BeLearning learning process at CityMine(d)

The context

Planning and designing public space has increasingly become a technical matter, in which safety, security, prevention and sustainability have to find a place along urban infrastructure of traffic, energy and water, preferably in an international appealing aesthetic. Accommodating the subjective experience of local residents/users in this context is difficult, to say the least. Besides that, users of public space often have a framework of reference and a logic that is strange to professionals. With terms like ‘participation’ and ‘consultation’ attempts are being made to bridge the divide, but up to now with limited results.

CityMine(d)’s BeLearning learning process is taking place in London.

Main objectives

  • Create a space where those interested from very diverse backgrounds come together to exchange knowledge and experience about urban planning.
  • From different perspectives obtain insight in interests and forces that shape form and function of urban public space.
  • Create a workshop method to 1) organise a learning environment and 2) facilitate the exchange of knowledge that after being tested twice in London, will also be used in Brussels and Barcelona, and possibly afterwards.

Learning process schedule

Open sharing phase

It’s divided into two sub-phases: 1) exploratory phase (Oct. – Dec. 2013), consisting on exploration of areas and what is at stake, and 2) preparatory phase (Dec. – Jan. 2014), preparation of workshops and partners: individual interviews and community meals putting in place of online tools.

This phase has the objective of identifying both participants for the workshops and key issues the workshop should deal with. Individual contacts for 1-hour interviews per participant might be time consuming, but the trainers decided that this is a cost-efficient way to identify needs and opportunities. The community meal (4 hours duration) lays the foundations for the workshop: it clarifies aims and objectives, manages expectations and creates a sense of community among participants, being the first opportunity to bring all participants of one workshop together.

The interaction between layers in this phase (see the BeLearning methodology) consists of building a website and putting in place online infrastructure (online layer) so as to prepare the groups for the workshop (interaction layer). About the impact layer, through the interviews the participants’ field of interest, expertise or experience is identified, and in turn they are made aware about the possibilities and potential of the workshop.

Workshop phase

There are two workshops: one in Olympic area (6/03/2014) and one in Camden Town (8/03/2014). Their objectives are: 1) creating a learning environment in which there’s an exchange of knowledge and technical, academic and lived expertise in the field of the built environment, 2) developing and testing a format of workshop to facilitate this type of exchange, and 3) the online exchange of opinions and expertise.
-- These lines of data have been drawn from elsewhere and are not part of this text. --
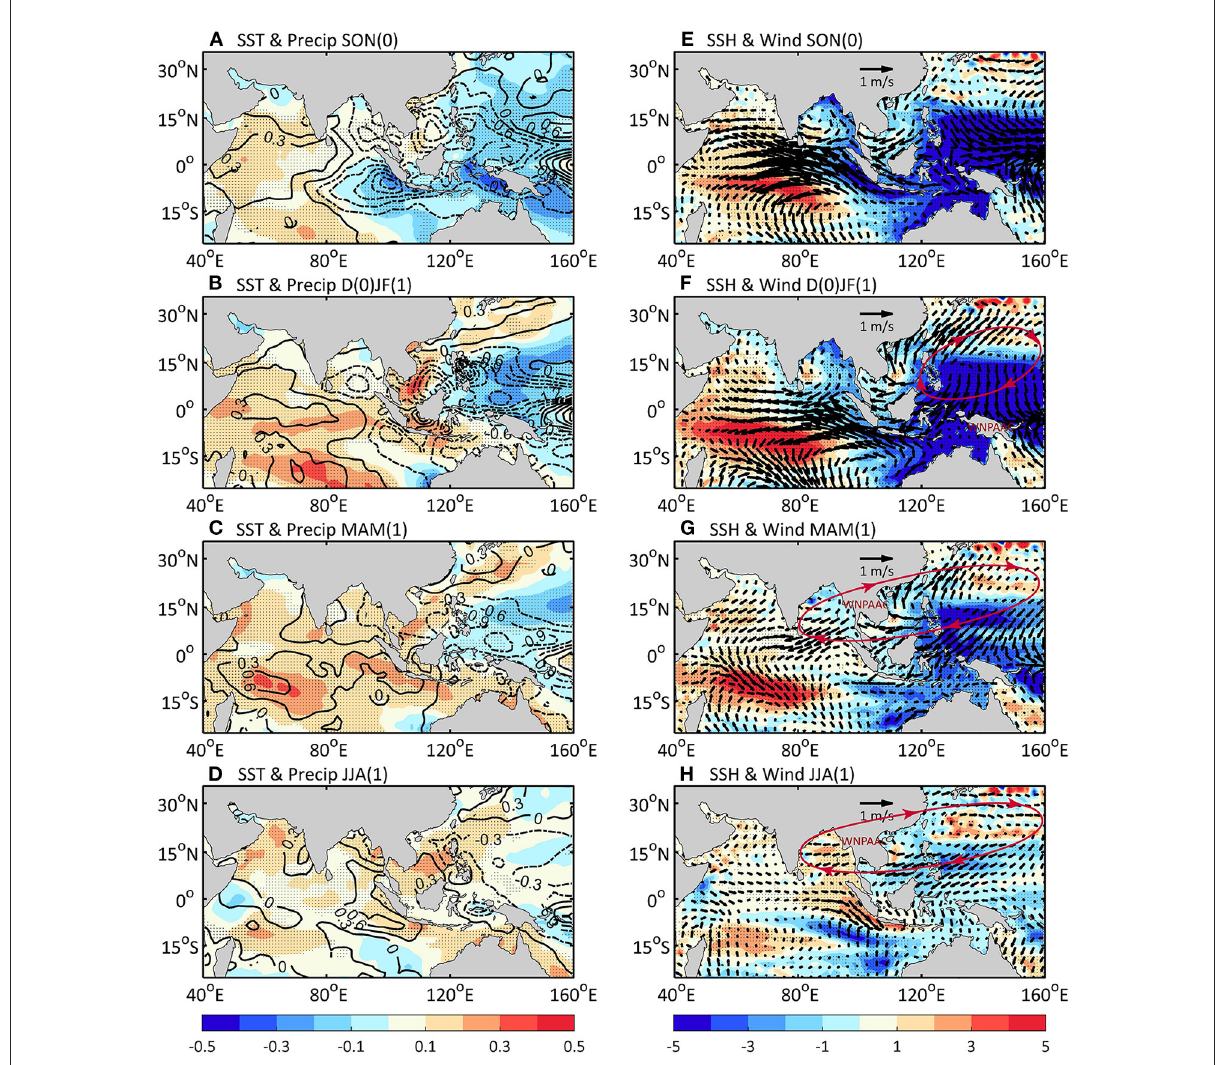
FIGURE5 Anomalies of monthly SST (shading, ◦ C) and precipitation (contour, mm day − 1 ) (A–D) , and monthly SSH (shading, cm) and wind (vector, m s − 1 ) (E–H) regressed onto NDJ Niño 3.4 SST. Red circle with arrows denotes WNP AAC in (F–H) . Stippling indicates confidence level > 95% for SSTa and SSHa based on students’ t- test. Based on OISST from 1982-2021, GPCP precipitation from 1982-2021, CMEMS SSH from 1993-2020, and CCMP wind from 1988-2021. Linear trends and seasonal cycles are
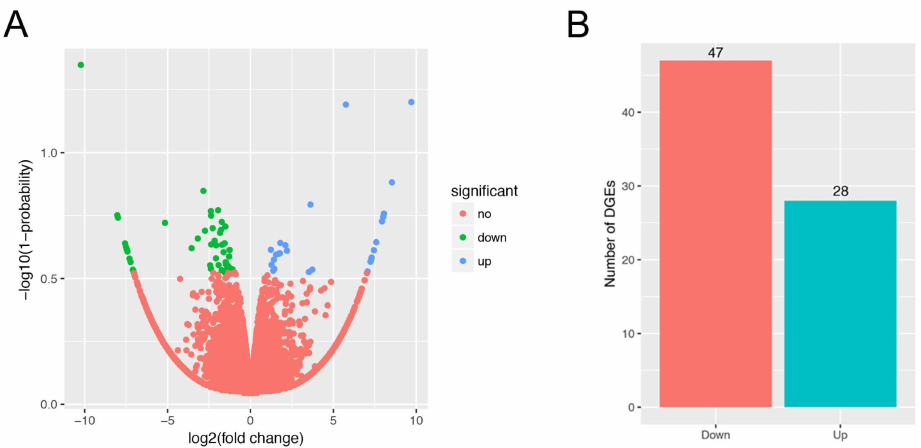
Figure 1. Identification of differentially expressed genes (DEGs). ( A ) Volcano plot showing DEGs in higher (H) and lower (L) groups. The x axis represents the value of log2 (L/H), and the y axis represents the value of − log10 (1-probability). Red, green, and blue dots represent unchanged, downregulated, and upregulated DEGs between the H and L groups; ( B ) Statistics of DEGs between the H and L groups. The x axis represents downregulated and upregulated genes, and the y axis represents the number of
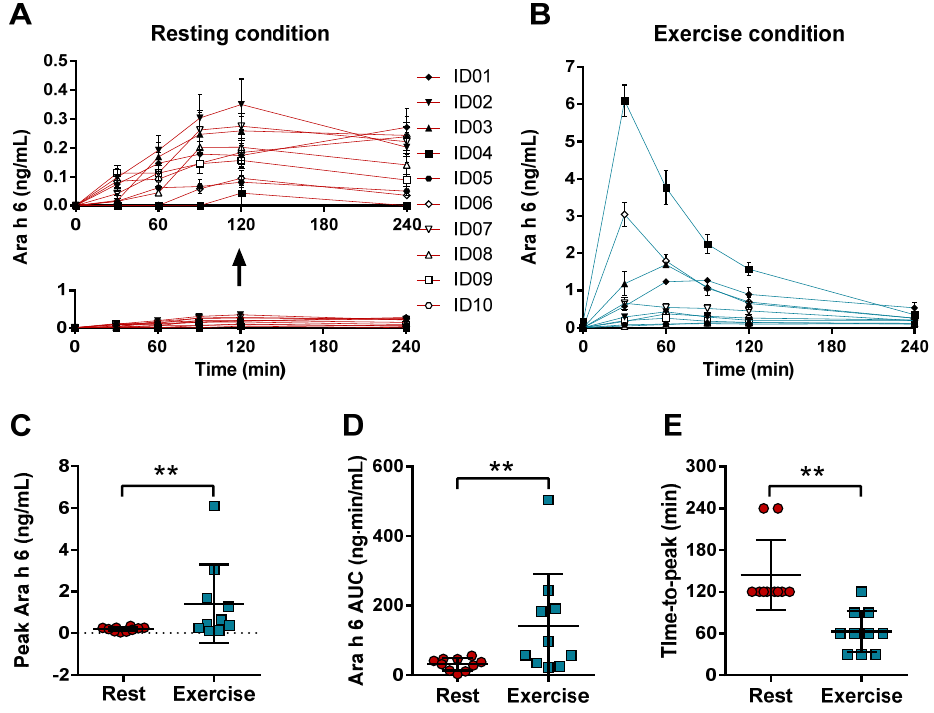
Figure 2. Ara h 6 levels in serum after peanut intake following rest or exercise. Serum levels of Ara h 6 (Mean ± standard deviation) was measured 30, 60, 90, 120, and 240 min after the consumption of 100 g of peanuts. This intake was followed by rest ( A , red lines ) or by exercise (60 min of cycling at 70% Wmax) ( B , blue lines ). For both conditions, individual peak levels ( C ), area under the curve (AUC) ( D ), and time-to-peak ( E ) were determined for rest (red circle) and exercise (blue square). ID represents an individual * represents a p -value < 0.05; ** represents a p -value < 0.01.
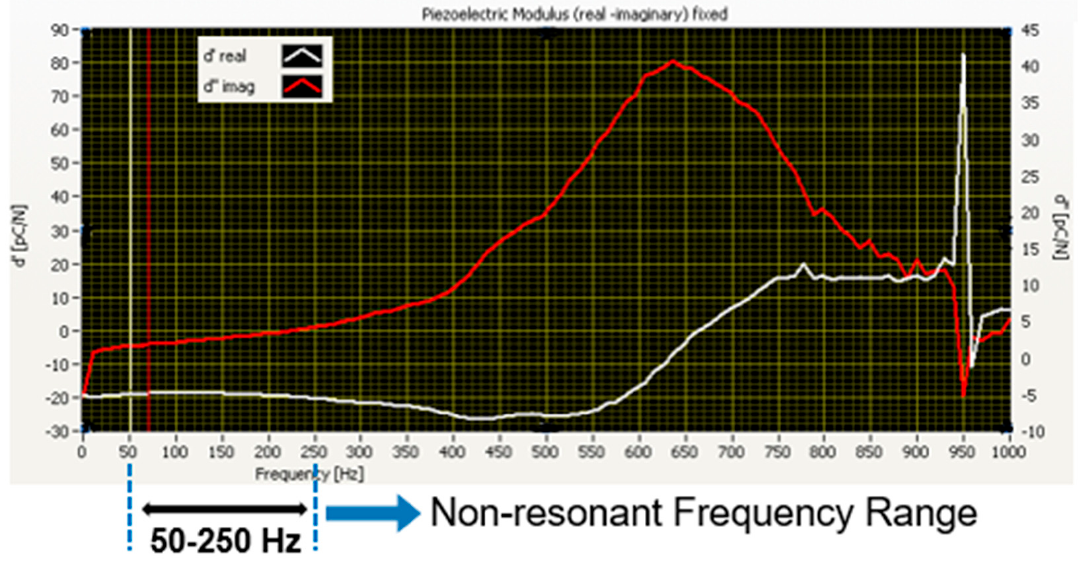
Figure 10. Example of the frequency behavior of both the real (white curve) and imaginary (red curve) part of the d 33 piezoelectric coefficient. The scale for the Im (d 33 ) (= d’’) is on the right y -axis.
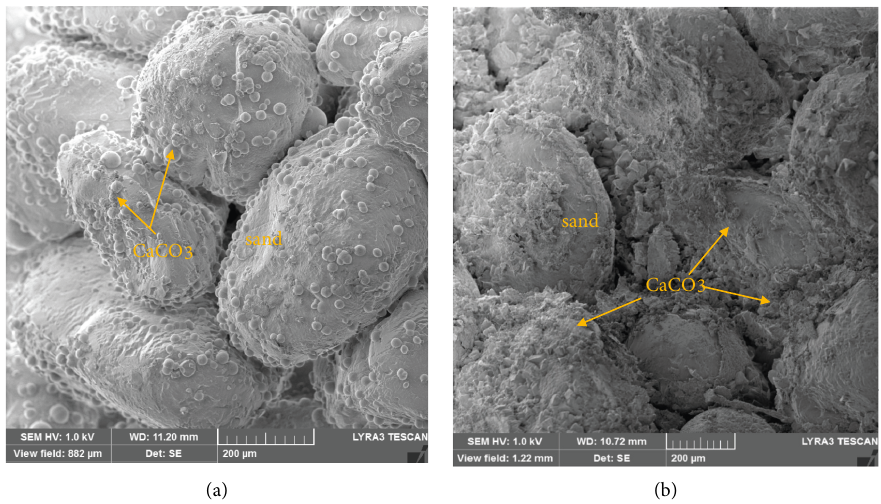
Figure 9: SEM images of (a) 0.25M Ca and (b) 0.5 M Ca MICP-treated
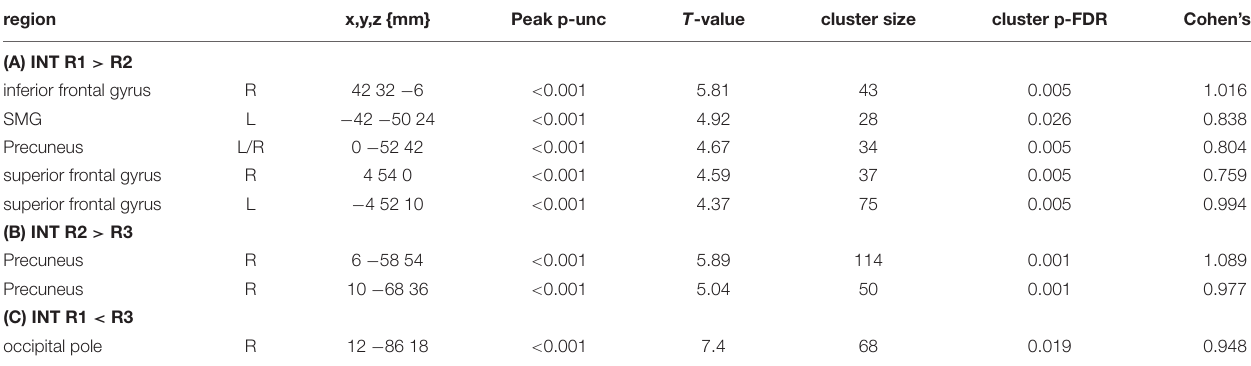
TABLE 4 | Effect of interference on consolidation-related resting-state activity. region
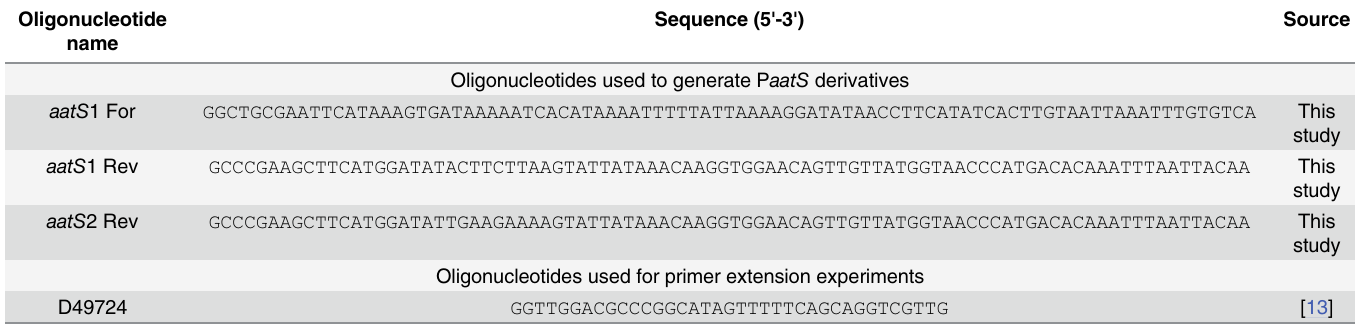
Table 2. Oligonucleotides used in this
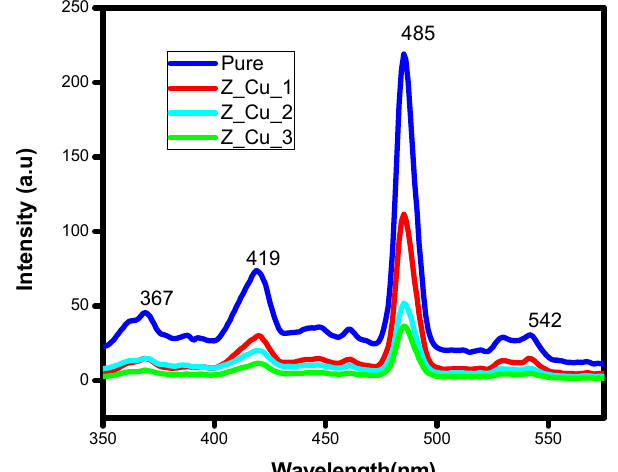
Fig. 6. PL spectra of pure and Cu doped ZrO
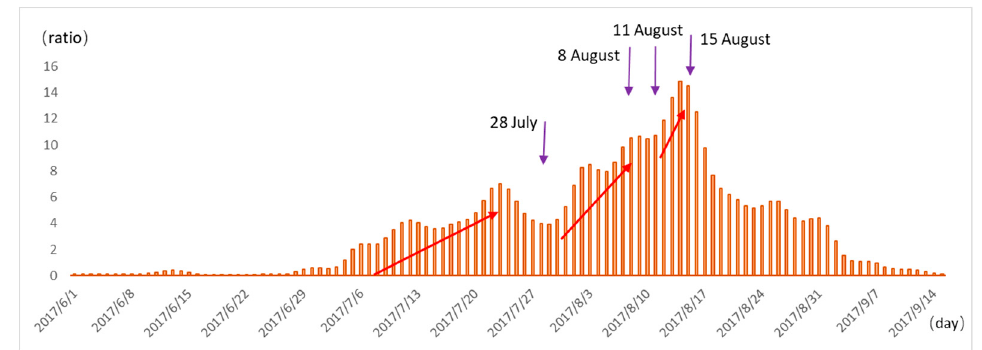
Figure 9. Increasing trends of thermal radiation (mean power spectrum of temperature of brightness blackbody (TBB), outgoing longwave radiation (OLR), and medium-wave infrared brightness (MIB)) and total electron content (TEC). Red arrows denote phases of increasing thermal radiation; purple arrows denote TEC disturbances.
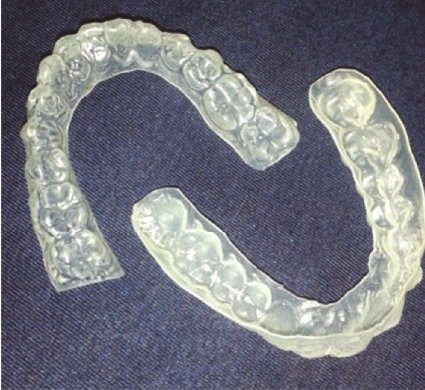
Figure 2: Tray for artificial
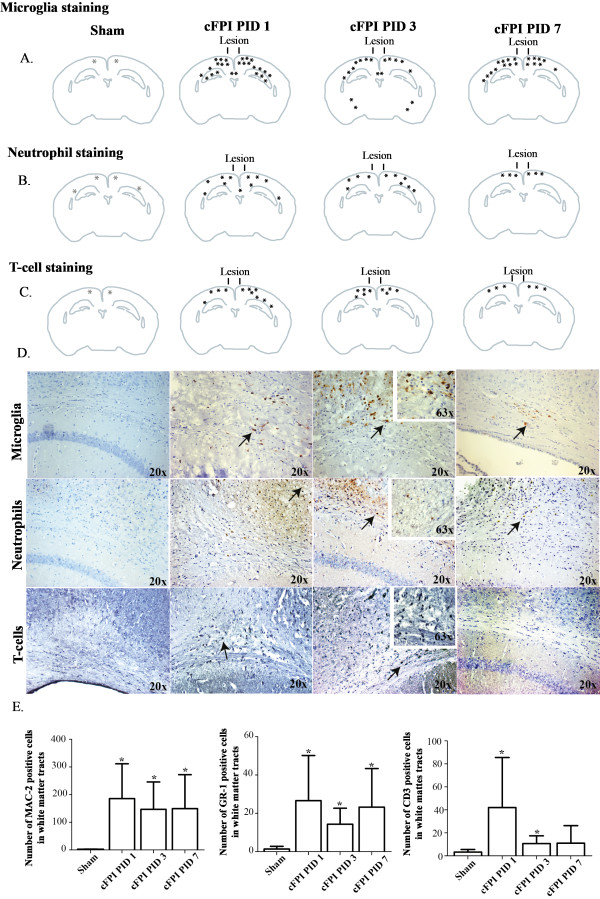
Overview of the distribution of microglial, neutrophil and T-cell staining at 1, 3 and 7 days after cFPI or sham-injury in mice.(A-C) The microglial staining was increased throughout the observation period in the cortex and in the subcortical white matter, especially at one day post-injury. Infiltrating neutrophils appeared at one day post-injury in the cortex and subcortical white matter. T-cells were observed in the cortex and in the subcortical white matter after one day post-injury but then the number of cells declined; (D) The inflammatory response after cFPI or sham-injury. The images show activated microglia/macrophages (MAC-2), neutrophils (GR-1) and T-cells (CD3) in the external capsule from post-injury day (PID) 1 to 7, examples of cells staining positive for the cell type marker are indicated with arrows. Inserts show the same area in the external capsule at a higher magnification; (E) Cell counts of microglia/macrophages, neutrophils and T-cells in the corpus callosum, external capsule and fimbria of hippocampus from 1, 3 and 7 days post-injury (presented as means ± SD). *Indicates a statistically significant difference compared to sham-injured controls (P<0.05).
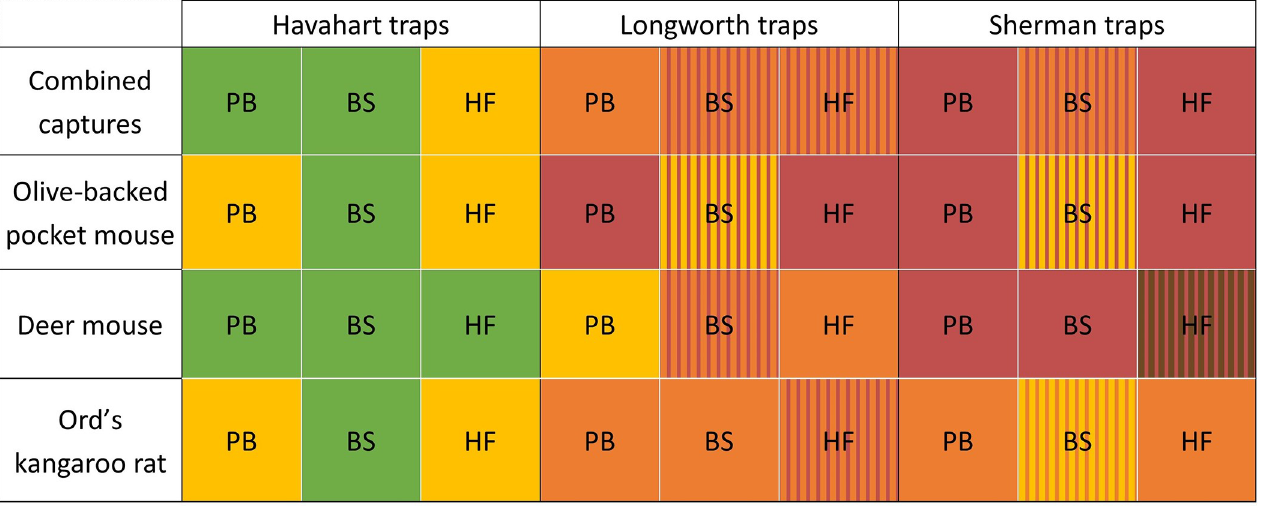
Fig 3. Bait and trap selection by species including Longworth traps. Colors represent differences in selection within a species, where trap-bait combinations with the same color are not significantly different from each other. When colors are different, green = strongly positive selection, yellow = weak positive selection, orange = weak avoidance and red = strong avoidance. Bi-color hatching indicates no significant differences from solid colors of the same type. BS = bird seed bait, HF = 3-way horse feed bait, PB = peanut butter bait.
The workshops consist of 4-hours sessions about the treatment of local issues relating to the built environment plus 2 hous of online discussions. The participants are given an introduction to the digital tools they will use afterwards (digital layer) and they got to know each other and find out what they can learn from each other (interaction layer). The impact layer consists in learning about the built environment in their local area while indentifying which expertise is important for what, as well as on a more abstract level how the built environment takes shape and by whom. All in a learning environment in which exchange of knowlegde is facilitated.

Post-workshop phase

In this phase, starting in March 2014, a translation of workshops in format will be done to be re-used in other cities. Then, from April to June 2014, it is aimed that the workshop is re-used in Brussels and Barcelona to test the quality of format.

This will be done in a 4-hours meeting and through online discussions and online cloud. Participants will identify strengths and weaknesses of the format and propose improvements, then derive a format that can be used in other contexts, translate the workshop in steps, and finally use it in Brussels and Barcelona. There will be a use of digital tools to both derive format and follow up the re-use (digital layer), the participants will be brought together once again and  future collaborations can be proposed, they can learn about differences in other European contexts and the learning environment can be identified and tested in other contexts (interaction and impact layers).

Who are the participants?

They come from different work, learning and social environments: local residents from Camden Town and the Olympic area in London, residents and tenants associations from these areas, community organisers, decision makers (planners, local councillors) and academic researchers and research institutions.

During the learning process, the participants are divided into two groups of 15 participants each.